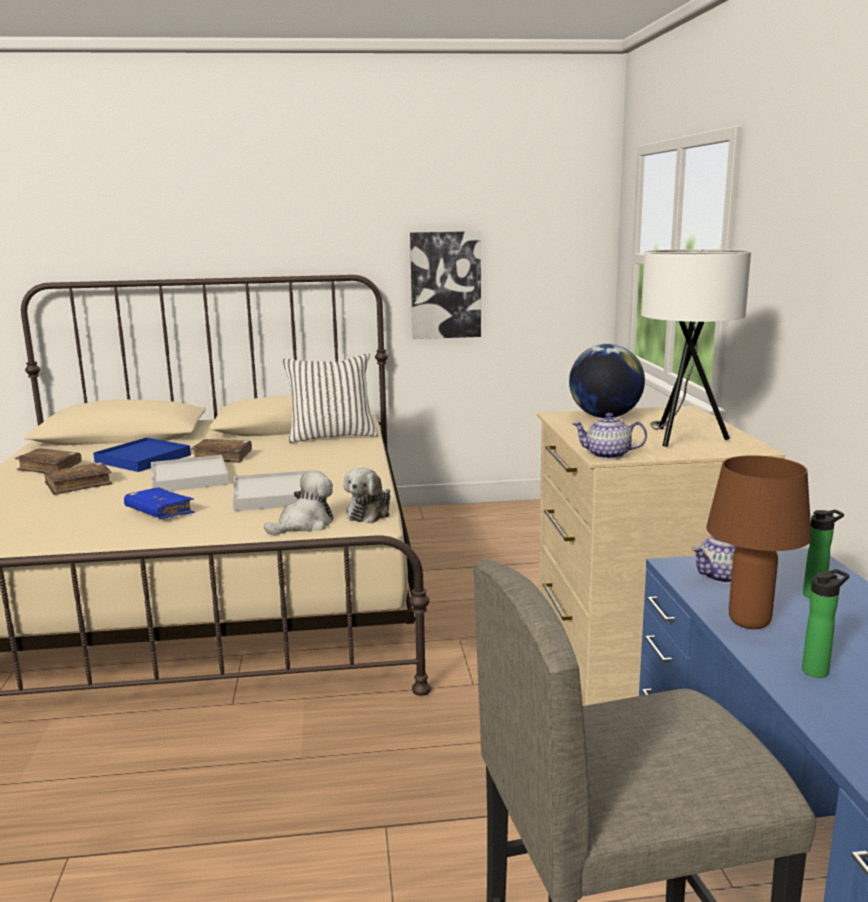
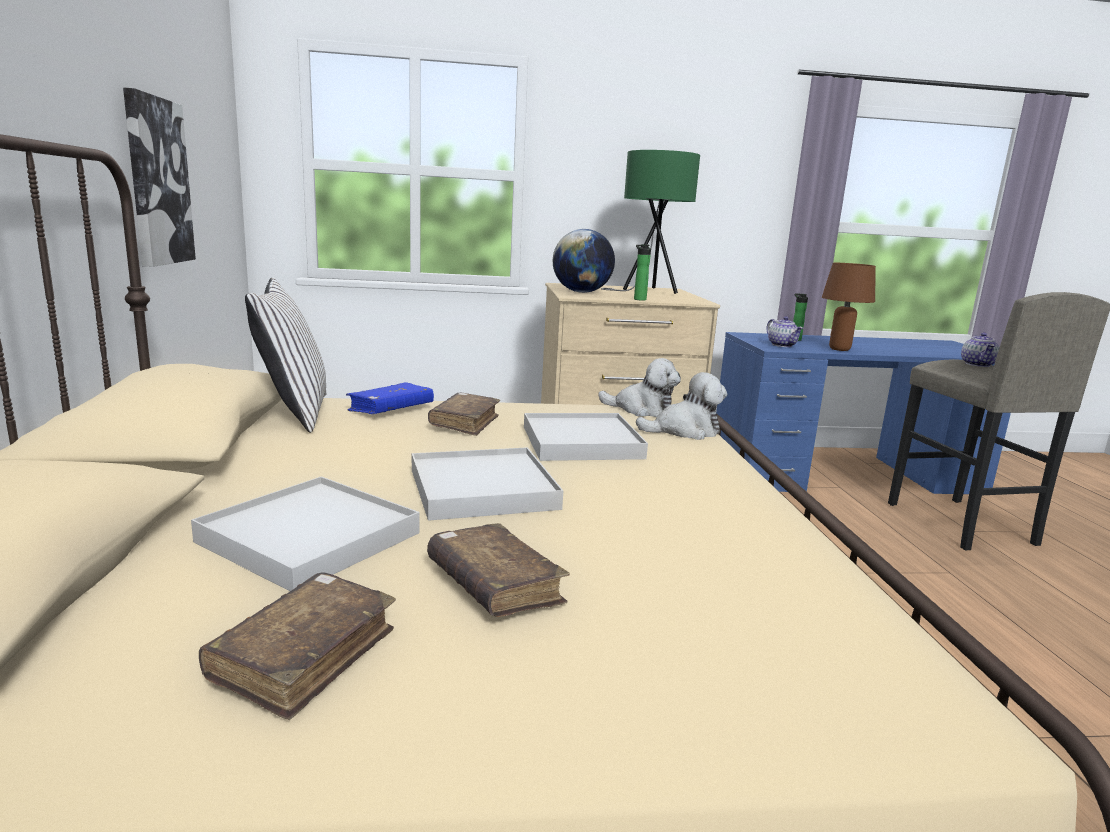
camera: 90 degrees left, 0 degrees up
(143, 458) = (309, 537): blue tray -> white tray
(159, 512) = (658, 498): blue book -> blue book (391, 409)
(222, 457) = (360, 472): brown book -> brown book (465, 423)
(304, 524) = (684, 431): plush toy -> plush toy turned 120 degrees clockwise
(607, 455) = (697, 301): teapot -> teapot (978, 364)
(682, 438) = (647, 291): white table lamp -> green table lamp
(818, 670) = (880, 349): bottle -> bottle (639, 299)

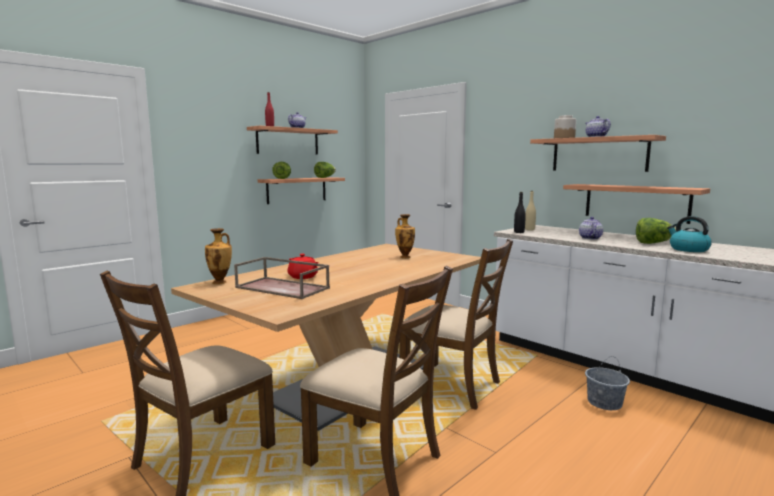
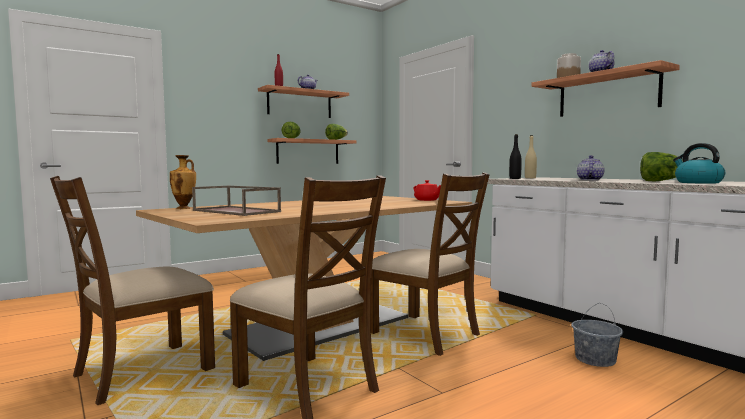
camera: 10 degrees right, 5 degrees down
(303, 277) = (266, 207): red teapot -> red teapot (427, 200)
(404, 257) = (386, 200): vase -> none
(636, 202) = (649, 143): shelf -> none

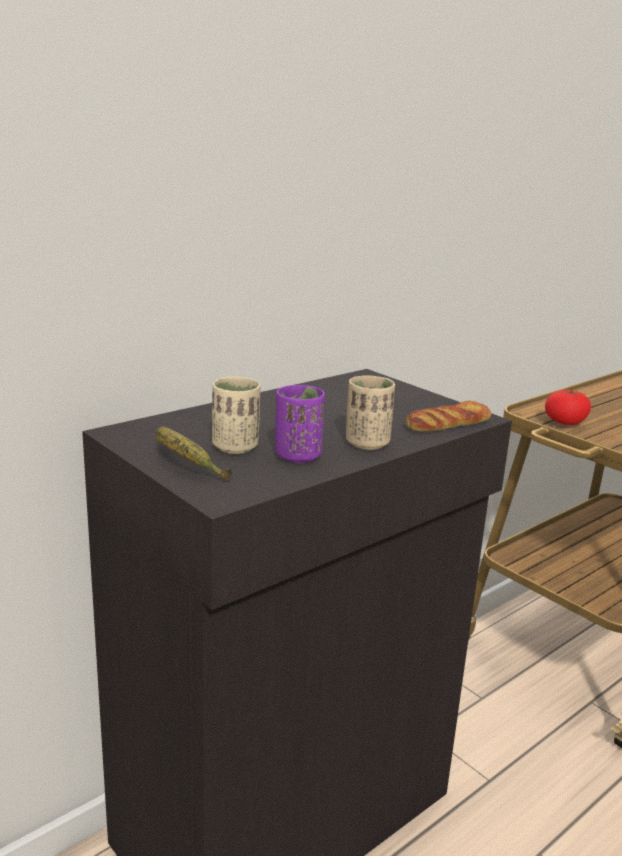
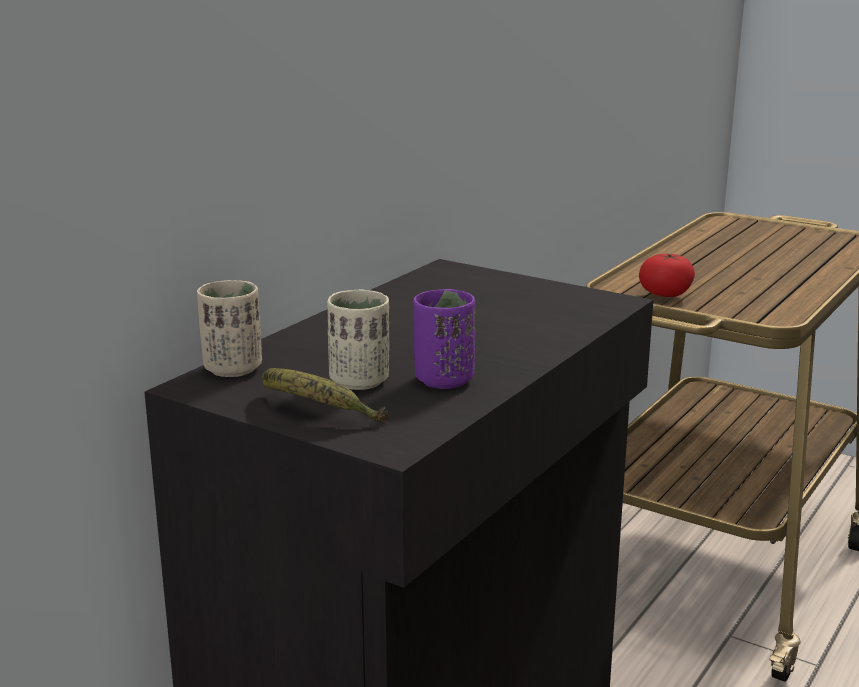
camera: 15 degrees left, 0 degrees up
(367, 443) = (512, 352): beige cup -> beige cup (233, 369)
(447, 424) = (587, 315): bread -> none

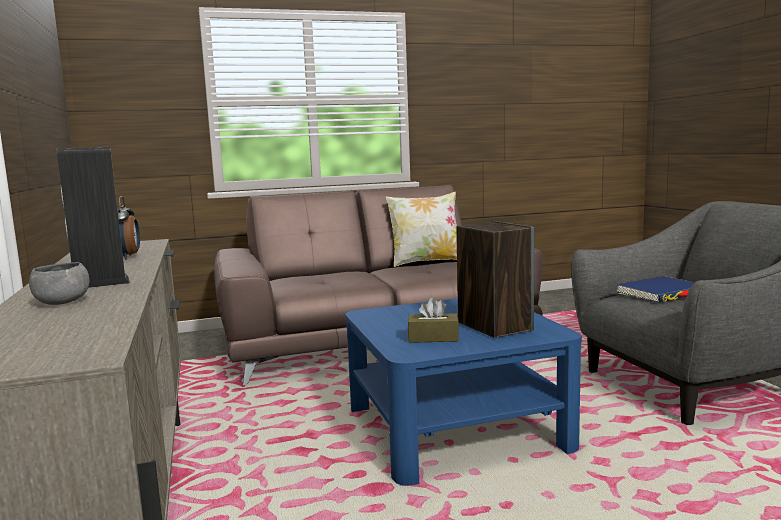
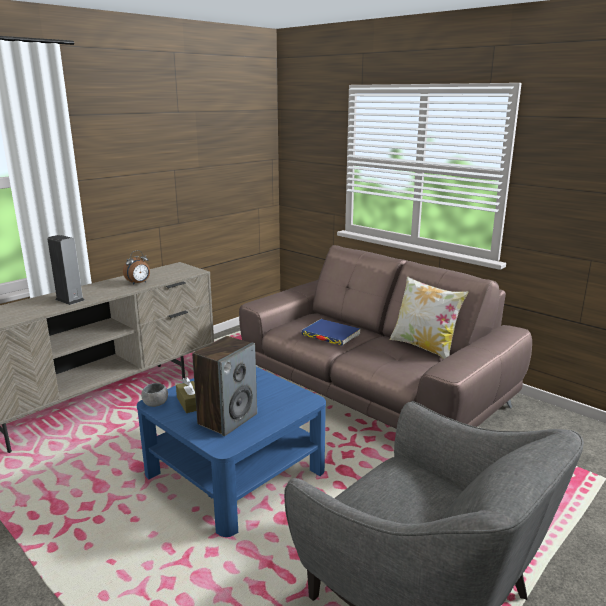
camera: 60 degrees right, 10 degrees up
(62, 303) = (27, 307): grey bowl -> grey bowl (155, 404)
(662, 293) = (415, 487): blue book -> blue book (330, 335)

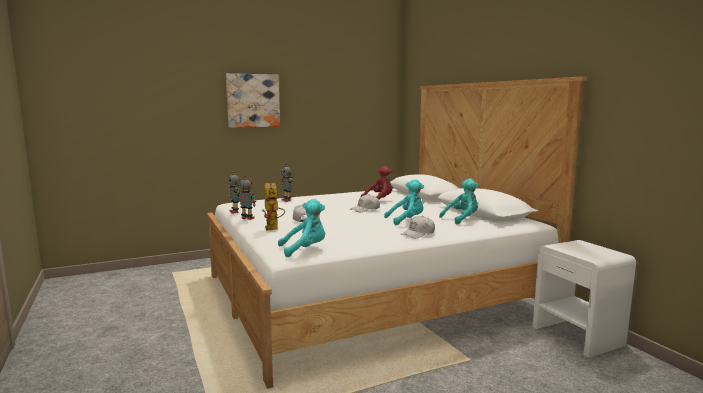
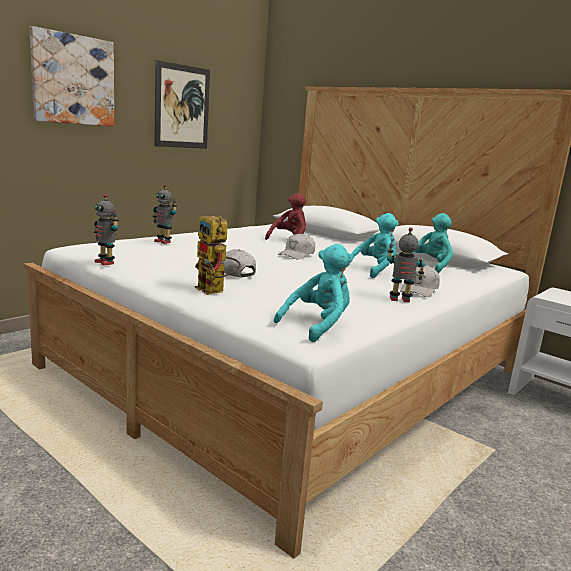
camera: 25 degrees left, 5 degrees up
(247, 218) = (143, 274): toy robot -> toy robot (400, 300)
(331, 109) = (182, 107): none -> picture

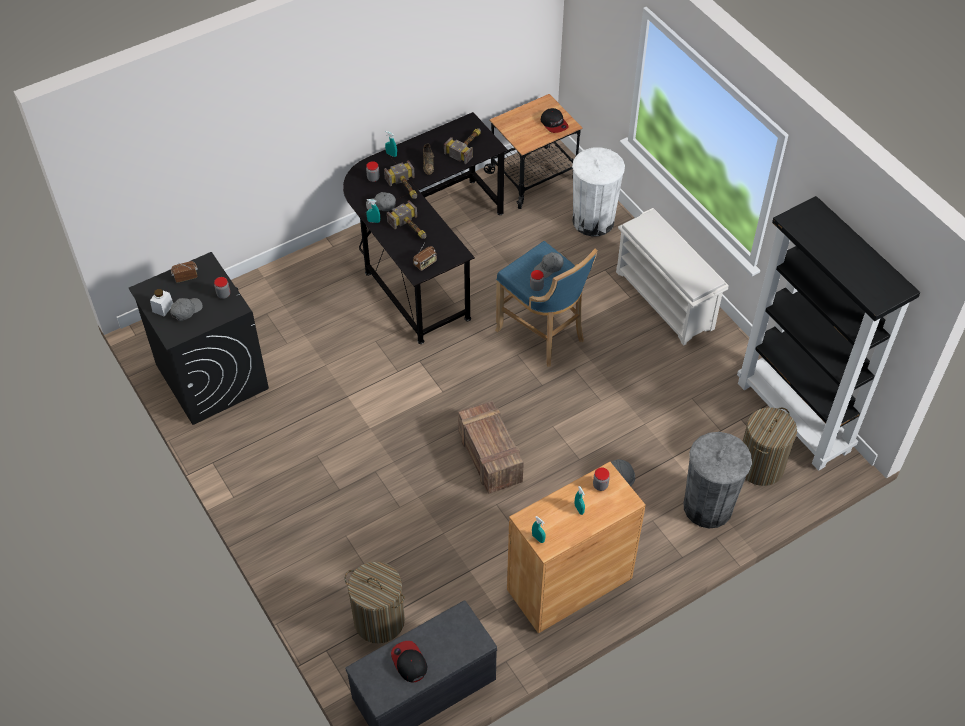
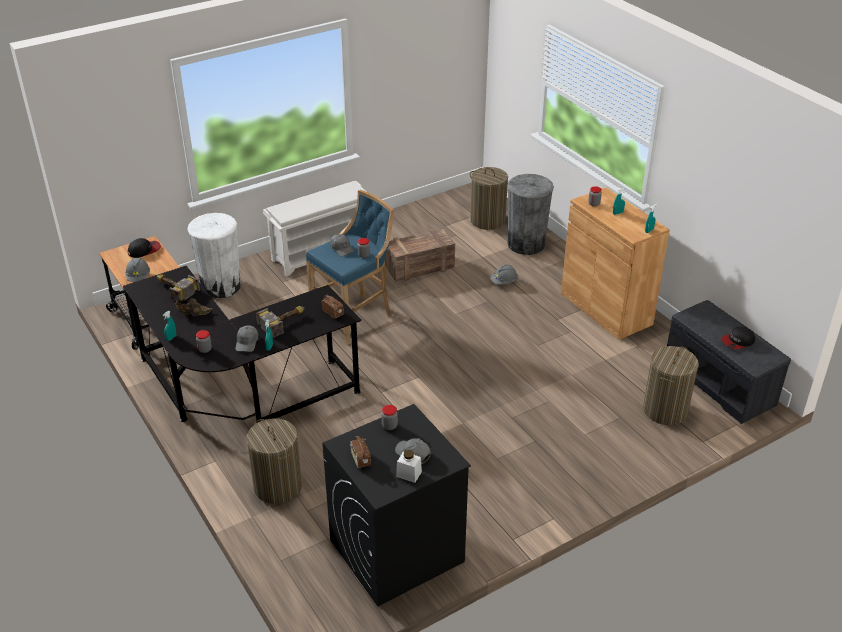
camera: 90 degrees left, 15 degrees down
(297, 291) = (277, 486): none -> laundry basket
(406, 188) = (225, 326): hammer -> none
(491, 458) = (491, 348): crate -> crate (420, 267)
(507, 127) = (138, 277): none -> grey hard hat
(794, 417) = (442, 204): black bookcase -> none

=-=-=-=-=

*WORK TO COMPLETE*. Read the listing. Copy each line that has the word "degrees" in it.

*TASK RESPONSE*.
camera: 90 degrees left, 0 degrees up
(304, 524) = (684, 431): plush toy -> plush toy turned 120 degrees clockwise
camera: 10 degrees right, 5 degrees down
camera: 15 degrees left, 0 degrees up
camera: 60 degrees right, 10 degrees up
camera: 25 degrees left, 5 degrees up
camera: 90 degrees left, 15 degrees down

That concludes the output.